Sleeping patterns usually change as you grow older, but good sleep is crucial for good health at any age. Some of us have had moments when we were sleep-deprived and couldn’t remember what we went into the kitchen to pick or where we left the keys. In short, you can’t operate to your full potential if you’re sleep-deprived – and this includes your ability to think clearly or communicate, remember things as well as cognitive skills.

If you notice that you are more tired than normal or having difficulty sleeping, talk to a doctor. Getting too little sleep can increase the risk of some health issues.

4.      Practice meditation

Studies have shown that chronic stress can cause both mental and physical health for people in their 50s. General stress also increases the risk of stroke and heart attack, among other serious medical problems. In fact, it may quicken your aging process.
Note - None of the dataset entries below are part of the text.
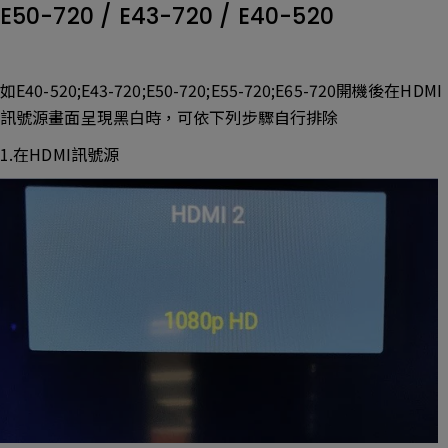
E50-720 / E43-720 / E40-520
如E40-520;E43-720;E50-720;E55-720;E65-720開機後在HDMI
訊號源畫面呈現黑白時，可依下列步驟自行排除
1.在HDMI訊號源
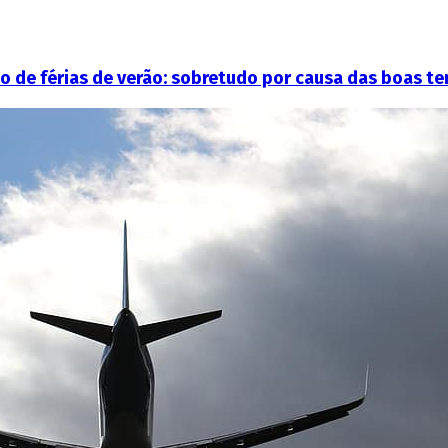
o de férias de verão: sobretudo por causa das boas t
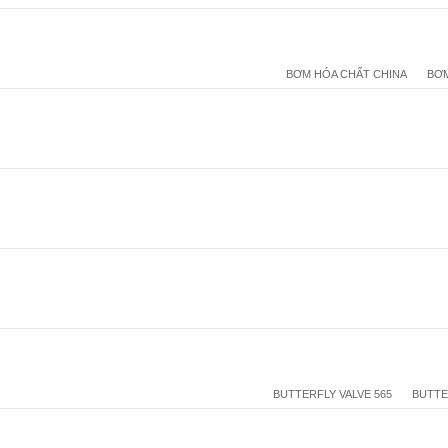
BƠM HÓA CHẤT CHINA
BƠM
BUTTERFLY VALVE 565
BUTTE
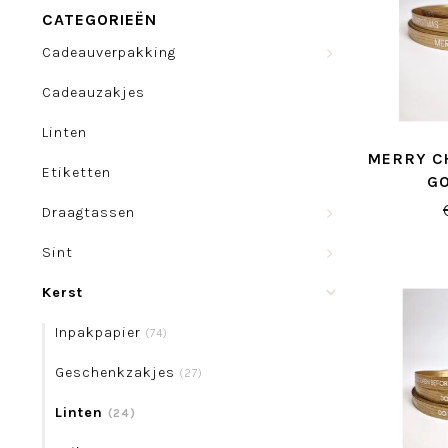
CATEGORIEËN
Cadeauverpakking
Cadeauzakjes
Linten
MERRY C
Etiketten
G
Draagtassen
Sint
Kerst
Inpakpapier
(74)
Geschenkzakjes
(27)
Linten
(24)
Therefore, engage in activities or lifestyle habits that reduce stress and depression. One of the best ways to do this is through meditation. This practice lets go of negative thoughts and encourages positive thinking, consequently reducing stress, anxiety and giving you a clear mind.

A clear mind leads to better judgment so that you make informed decisions and fewer mistakes. With that comes fewer regrets, which positively impacts your general well-being.

5.      Socialize

Studies suggest that folks who are socially active are a lower risk of developing Alzheimer’s disease and dementia. Socializing usually engages several areas of the mind plus many social activities include physical aspects, such as playing a sport, which is also of great benefit to your mind. So sign up for a local walking group or volunteer activities or join a club. Don’t forget to stay close to your family and friends.

Social engagements are associated with a stronger immune system, meaning you are better off to combat colds, flu and some forms of cancer. Interacting with others also increases the feelings of well-being and reduces feelings of depression.

To wrap it up

Your 50s bring on some mental and physical changes that you should be aware of, but it’s also a period when your mind and body can thrive. If you put in the extra work to stay active, participate in mind-building activities and eat a balanced, it can go a long way in ensuring a healthy lifestyle for years to come.